*** DATA SUPPLIED ***

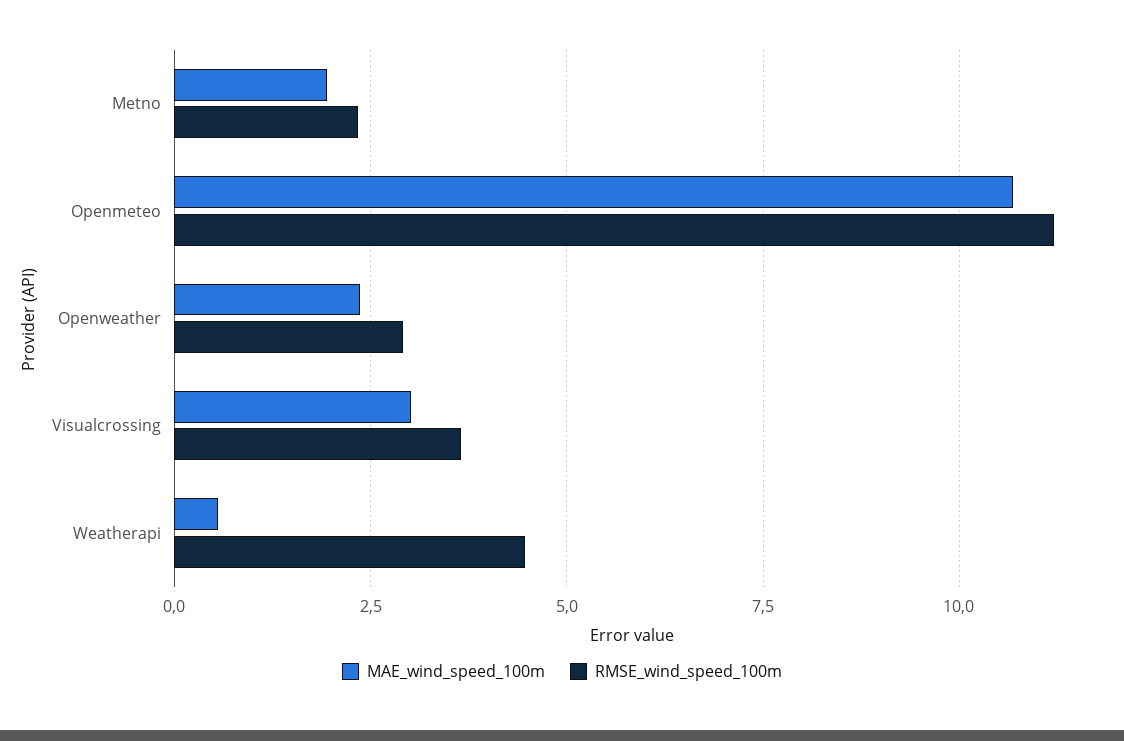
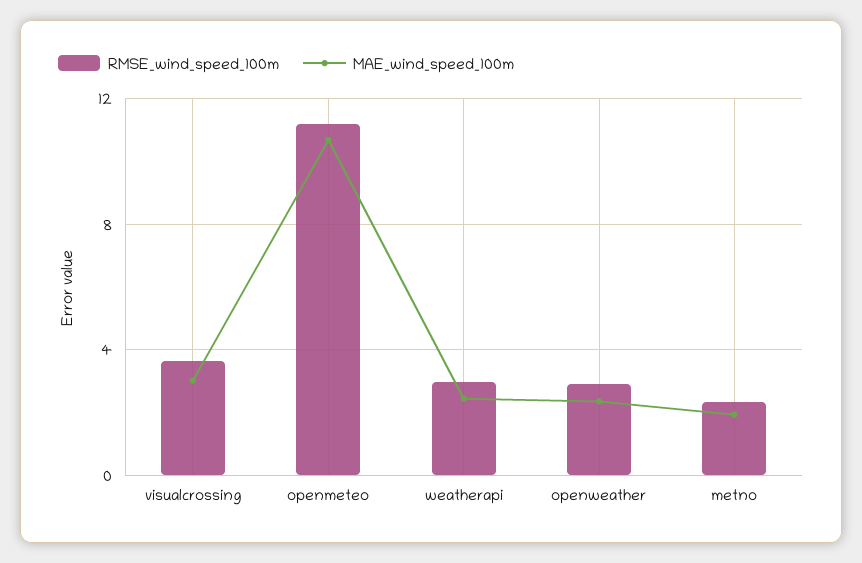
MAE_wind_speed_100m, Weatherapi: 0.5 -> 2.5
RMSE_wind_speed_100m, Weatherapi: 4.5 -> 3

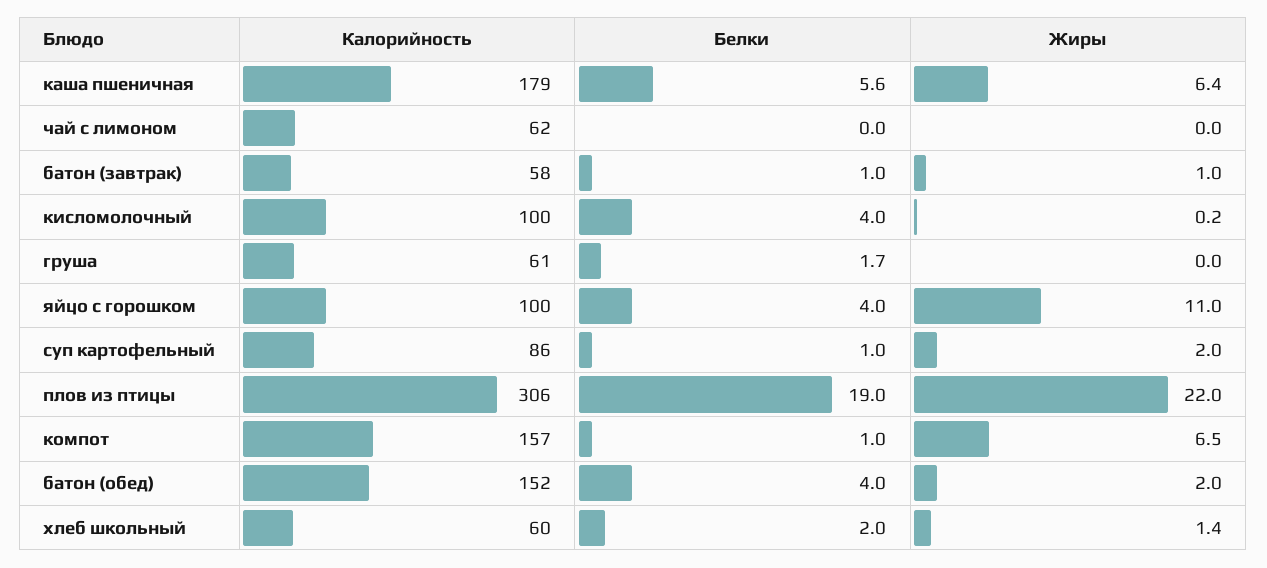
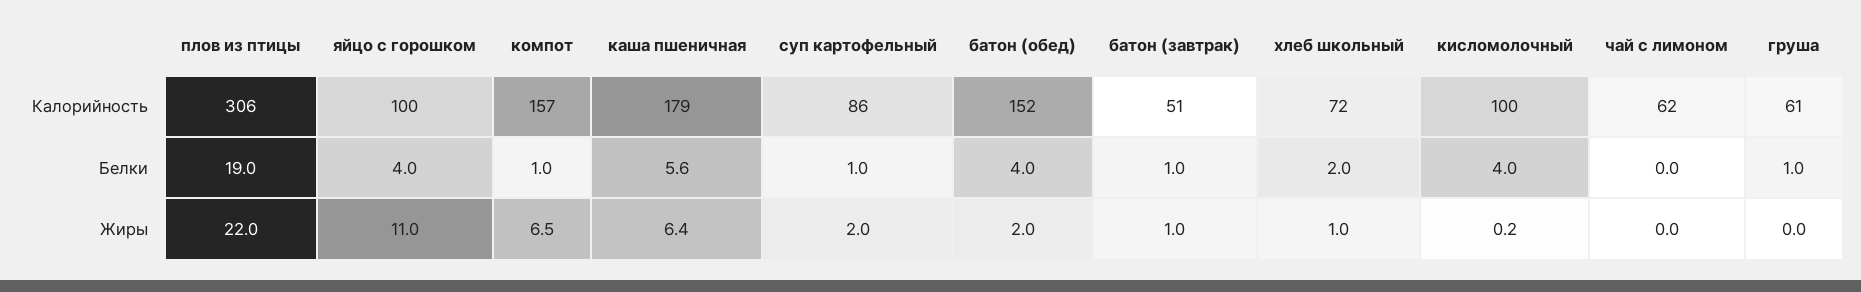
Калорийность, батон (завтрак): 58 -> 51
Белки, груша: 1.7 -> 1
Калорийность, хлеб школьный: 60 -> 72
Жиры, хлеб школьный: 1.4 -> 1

*** End of DATA SUPPLIED ***

• [WORK ORDER]:
Please transcribe exactly the line containing "RMSE_wind_speed_100m, Weatherapi: 4.5 -> 3" and every later line through the end of the records above, omitting pictures.

• [SOLUTION TO THIS TASK]:
RMSE_wind_speed_100m, Weatherapi: 4.5 -> 3

Калорийность, батон (завтрак): 58 -> 51
Белки, груша: 1.7 -> 1
Калорийность, хлеб школьный: 60 -> 72
Жиры, хлеб школьный: 1.4 -> 1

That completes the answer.